Calculate Signorino and Ritter's (1999) S for Similarity
srs.Rd
srs()
takes two vectors and returns Signorino and Ritter's S statistic
communicating broadly understood "similarity" of interests or ratings.
Arguments
- x1
a vector, and one assumes an integer
- x2
a vector, and one assumes an integer
- distances
the type of distances between ratings/attachments to estimate. Can be either "absolute" or "squared". Defaults to "absolute", but see note in details section.
- weights
a vector of weights. Defaults to NULL for creating unweighted S statistics
- range
defaults to NULL, but an optional vector that forces the range to be a certain value. If NULL, the function calculates a range based on the maximum and minimum values observed across both
x1
andx2
. See details section for more.
Value
srs()
takes two vectors and returns Signorino and Ritter's S statistic
communicating broadly understood "similarity" of interests or ratings.
Details
Be advised that Signorino and Ritter's (1999) treatment of the S statistic used absolute distances when squared distances are more commonly used in the world of distance and association metrics.
There are potentially instances in which the conceivable range of
ratings/attachments (i.e. your two vectors) are not observed. In the case of
applications to alliance data, this is almost an impossibility. Every state,
by assumption, is maximally committed to defending itself. There will
assuredly be cases in which there is no commitment to another state in the
data (either for reasons of disinterest or enmity, though the first calls
into question what a 0 should communicate and the latter betrays the
interesting complexity of alliances). Thus, the minimum and maximum, one
assumes, will always be observed in the alliance data. Perhaps the same could
be said for UN voting data, though I couldn't rule out the possibility that
there is a dyad out there for which both states never voted "yes" or "no".
That would have implications for the range in the denominator of the formula.
You can override that by hard-setting the range in the range
argument.
The function subsets to complete cases of the two vectors for which you want an S score. If weights are included, the function further subsets to complete cases including the weights as well.
The function implicitly assumes that x1
and x2
are columns in a data
frame. One indirect check for this looks at whether x1
and x2
are the
same length. The function will stop if they're not.

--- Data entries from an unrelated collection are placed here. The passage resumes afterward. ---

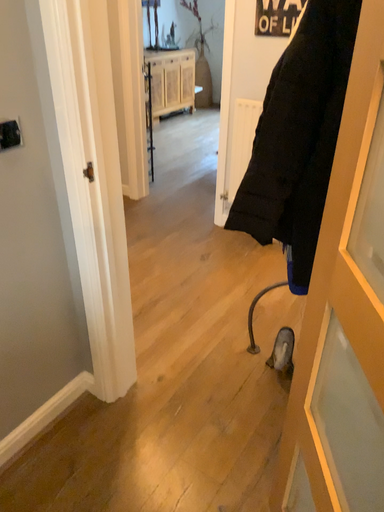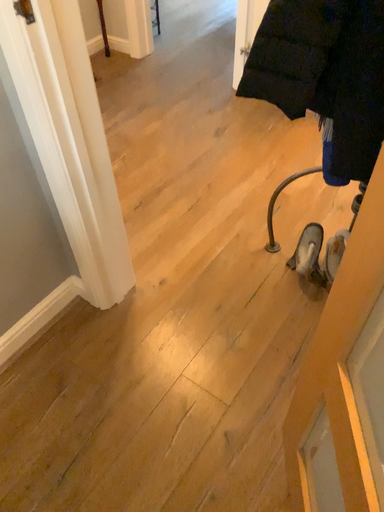
Question: Which way did the camera rotate in the video?

Choices:
 (A) rotated upward
 (B) rotated downward

Answer: (B)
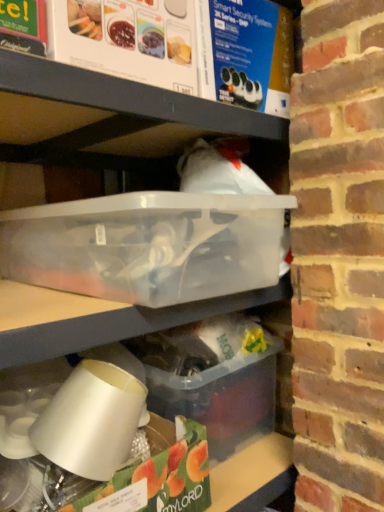
Question: Which direction should I rotate to look at translucent plastic container at lower center, which is counted as the second box, starting from the top?

Choices:
 (A) right
 (B) left

Answer: (A)

Question: Considering the relative positions of transparent plastic container at center, the 2th box from the bottom, and translucent plastic container at lower center, which is counted as the second box, starting from the top, in the image provided, is transparent plastic container at center, the 2th box from the bottom, behind translucent plastic container at lower center, which is counted as the second box, starting from the top,?

Choices:
 (A) yes
 (B) no

Answer: (B)

Question: Is transparent plastic container at center, the 1th box when ordered from top to bottom, aimed at translucent plastic container at lower center, the first box when ordered from bottom to top?

Choices:
 (A) yes
 (B) no

Answer: (B)

Question: From the image's perspective, would you say transparent plastic container at center, the 1th box when ordered from top to bottom, is shown under translucent plastic container at lower center, which is counted as the second box, starting from the top?

Choices:
 (A) no
 (B) yes

Answer: (A)

Question: From a real-world perspective, is transparent plastic container at center, the 1th box when ordered from top to bottom, positioned over translucent plastic container at lower center, which is counted as the second box, starting from the top, based on gravity?

Choices:
 (A) yes
 (B) no

Answer: (A)

Question: Can you confirm if transparent plastic container at center, the 1th box when ordered from top to bottom, is positioned to the right of translucent plastic container at lower center, the first box when ordered from bottom to top?

Choices:
 (A) no
 (B) yes

Answer: (A)

Question: Is transparent plastic container at center, the 1th box when ordered from top to bottom, positioned beyond the bounds of translucent plastic container at lower center, the first box when ordered from bottom to top?

Choices:
 (A) no
 (B) yes

Answer: (B)

Question: From a real-world perspective, is translucent plastic container at lower center, which is counted as the second box, starting from the top, on top of transparent plastic container at center, the 1th box when ordered from top to bottom?

Choices:
 (A) no
 (B) yes

Answer: (A)

Question: From the image's perspective, does translucent plastic container at lower center, which is counted as the second box, starting from the top, appear lower than transparent plastic container at center, the 2th box from the bottom?

Choices:
 (A) no
 (B) yes

Answer: (B)

Question: Is transparent plastic container at center, the 1th box when ordered from top to bottom, at the back of translucent plastic container at lower center, which is counted as the second box, starting from the top?

Choices:
 (A) yes
 (B) no

Answer: (B)

Question: Considering the relative sizes of translucent plastic container at lower center, the first box when ordered from bottom to top, and transparent plastic container at center, the 2th box from the bottom, in the image provided, is translucent plastic container at lower center, the first box when ordered from bottom to top, smaller than transparent plastic container at center, the 2th box from the bottom,?

Choices:
 (A) yes
 (B) no

Answer: (A)

Question: Is there a large distance between translucent plastic container at lower center, the first box when ordered from bottom to top, and transparent plastic container at center, the 1th box when ordered from top to bottom?

Choices:
 (A) no
 (B) yes

Answer: (A)

Question: Is transparent plastic container at center, the 1th box when ordered from top to bottom, a part of translucent plastic container at lower center, the first box when ordered from bottom to top?

Choices:
 (A) no
 (B) yes

Answer: (A)

Question: Is translucent plastic container at lower center, which is counted as the second box, starting from the top, taller or shorter than transparent plastic container at center, the 1th box when ordered from top to bottom?

Choices:
 (A) short
 (B) tall

Answer: (B)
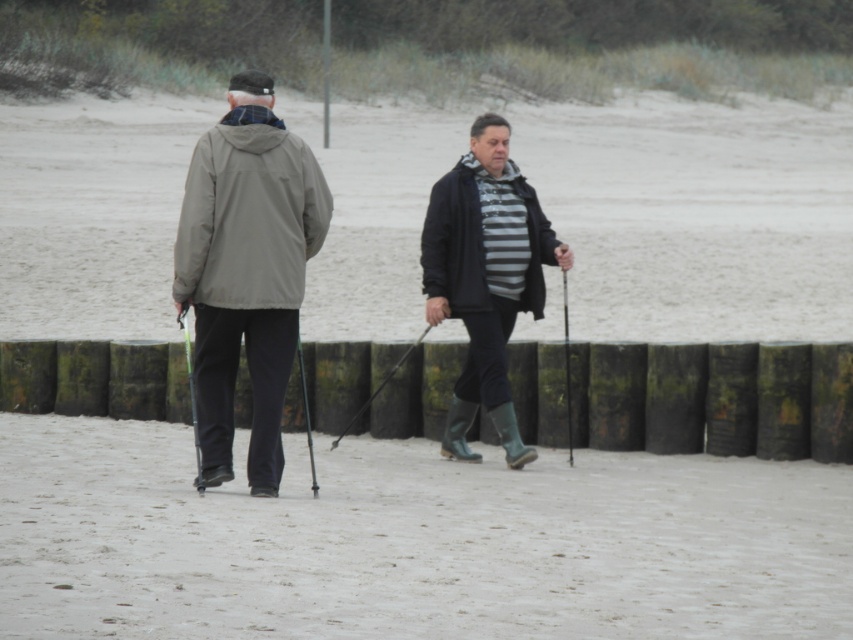
Can you confirm if matte gray jacket at center is wider than green plastic ski pole at left?

Correct, the width of matte gray jacket at center exceeds that of green plastic ski pole at left.

Is matte gray jacket at center positioned at the back of green plastic ski pole at left?

Yes.

Find the location of a particular element. The width and height of the screenshot is (853, 640). matte gray jacket at center is located at coordinates (244, 272).

Does striped fabric shirt at center appear under smooth black ski pole at center?

No, striped fabric shirt at center is not below smooth black ski pole at center.

Is point (486, 141) positioned in front of point (566, 417)?

Yes.

At what (x,y) coordinates should I click in order to perform the action: click on striped fabric shirt at center. Please return your answer as a coordinate pair (x, y). The image size is (853, 640). Looking at the image, I should click on (x=485, y=276).

Does matte gray jacket at left have a greater height compared to metallic black ski pole at center?

Incorrect, matte gray jacket at left's height is not larger of metallic black ski pole at center's.

Does matte gray jacket at left have a lesser height compared to metallic black ski pole at center?

Indeed, matte gray jacket at left has a lesser height compared to metallic black ski pole at center.

You are a GUI agent. You are given a task and a screenshot of the screen. Output one action in this format:
    pyautogui.click(x=<x>, y=<y>)
    Task: Click on the matte gray jacket at left
    Image resolution: width=853 pixels, height=640 pixels.
    Given the screenshot: What is the action you would take?
    pyautogui.click(x=247, y=272)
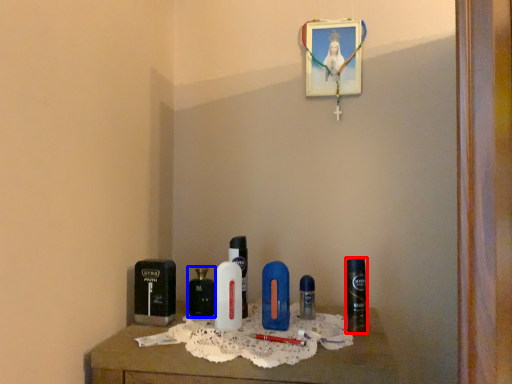
Question: Which of the following is the farthest to the observer, personal care (highlighted by a red box) or perfume (highlighted by a blue box)?

Choices:
 (A) personal care
 (B) perfume

Answer: (B)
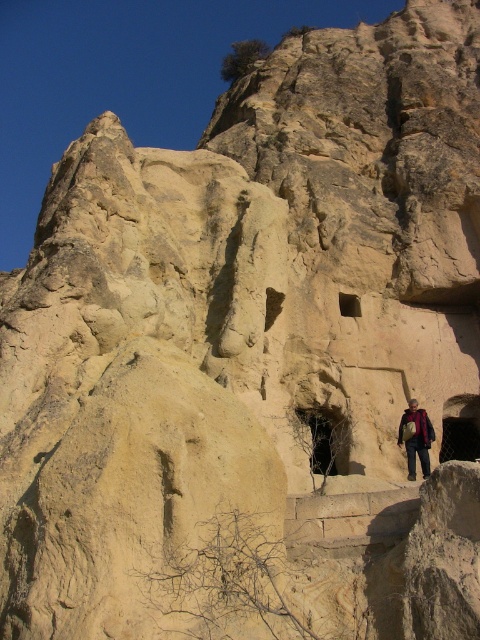
You are a photographer trying to capture both the dark brown leather jacket at lower center and the brown textured jacket at lower right in the same frame. Based on their positions, which jacket is closer to the left edge of your camera view?

The brown textured jacket at lower right is closer to the left edge of your camera view because the dark brown leather jacket at lower center is positioned to its right.

You are a hiker who wants to take a photo with both the dark brown leather jacket at lower center and the brown textured jacket at lower right in the frame. Which jacket should you position closer to the camera to ensure both are visible clearly?

You should position the dark brown leather jacket at lower center closer to the camera because it is larger in size compared to the brown textured jacket at lower right, ensuring both jackets appear balanced in the photo.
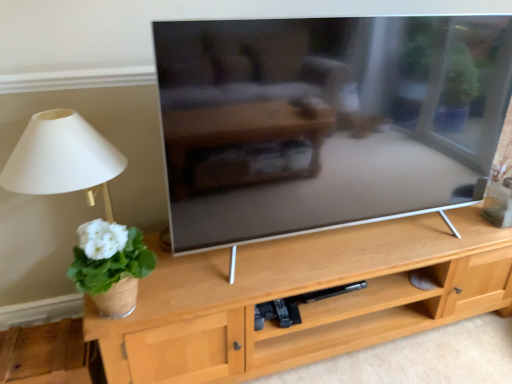
Question: Looking at their shapes, would you say white matte plant at left is wider or thinner than white fabric lampshade at left?

Choices:
 (A) thin
 (B) wide

Answer: (A)

Question: From the image's perspective, is white matte plant at left above or below white fabric lampshade at left?

Choices:
 (A) below
 (B) above

Answer: (A)

Question: Is white matte plant at left inside the boundaries of white fabric lampshade at left, or outside?

Choices:
 (A) outside
 (B) inside

Answer: (A)

Question: Is point (120, 307) closer or farther from the camera than point (102, 304)?

Choices:
 (A) farther
 (B) closer

Answer: (B)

Several Comments on Weighting
If it were my call to make, I'd caution against the IR standard of using the composite index of national capabilities (CINC) as a weight on the calculation of the S statistic. Conceptually, weighting by capabilities tries to capture some kind of "importance" quantity. Related to the familiar application of alliances, this would prioritize those states that could conceivably bring more to the battlefield. In practice, this adds one anachronism to another. Capabilities, as measured, are basically a nineteenth century measurement for which estimates of energy consumption, iron and steel production, and urban population size are given equal weight in composition of the measure to military expenditures and military size. Alliances themselves are somewhat antiquarian, certainly in what we want them to do for this measure. If the question is "why must alliances be measures of foreign policy similarity", the answer kind of reduces to "we have historical data on them." If you want estimates for the 19th century, you have this, but then are implicitly confessing your measure of foreign policy similarity is an anachronism.
There are other peculiarities too. The data on capabilities has always been historically skewed to the right. Very few states have proportionally that much weight. As the state system has expanded in size (i.e. as empires ended), the relative weight at the top necessarily decreases. For example, the top 3 states in capabilities in 1816 (the United Kingdom, Russia, and France) combined for 61.8% of capabilities in a system of just 23 states. In 2016, the top three states (China, the United States, and India) combined for 45% of capabilities in a system of 195 states. New states are almost always small states that possess almost no capabilities. 11 of 23 states in 1816 had less than 1% of capabilities. That's about 48% of the system. In 2016, 176 of 195 states have less than 1% of capabilities. That's over 90% of the system. If the idea is to identify the "important" foreign policy ties, I echo Haege's (2011) contention that this approach is a second-best solution. It's second-best to other metrics that better model chance-corrected agreement. It just discards too much information and gives too much weight to great powers and/or states that are conspicuously high on capabilities (e.g. India).
Faithfully calculating a weighted S statistic (by system capabilities) requires a weight that sums to 1. In the most literal sense of 1, there is no year in the National Material Capabilities data (v. 2016) in which system capabilities in a given year sum to 1. In almost 60% of cases/years, the discrepancy doesn't look like a rounding error either. In 1860, all capabilities sum to over 1.07! In the context of applications with Correlates of War's CINC scores, you can still use the raw data because the function doesn't assume the weights sum to 1. You'll see how in the denominator of the formula.
Weights are only applicable to absolute distances. If you specify a weight
variable with distances = 'squared'
, the function will ignore your weights.
In applications to the Correlates of War system, as far as I am aware, there are no CoW states for which there isn't a CINC estimate. If, for some reason, a CINC score (or some other weight) is missing, the cases are dropped before weights are applied.
If weights are supplied, the weights must match the length of either x1
or
x2
. The function builds in an implicit assumption that the weights are a
column in the data frame you're using.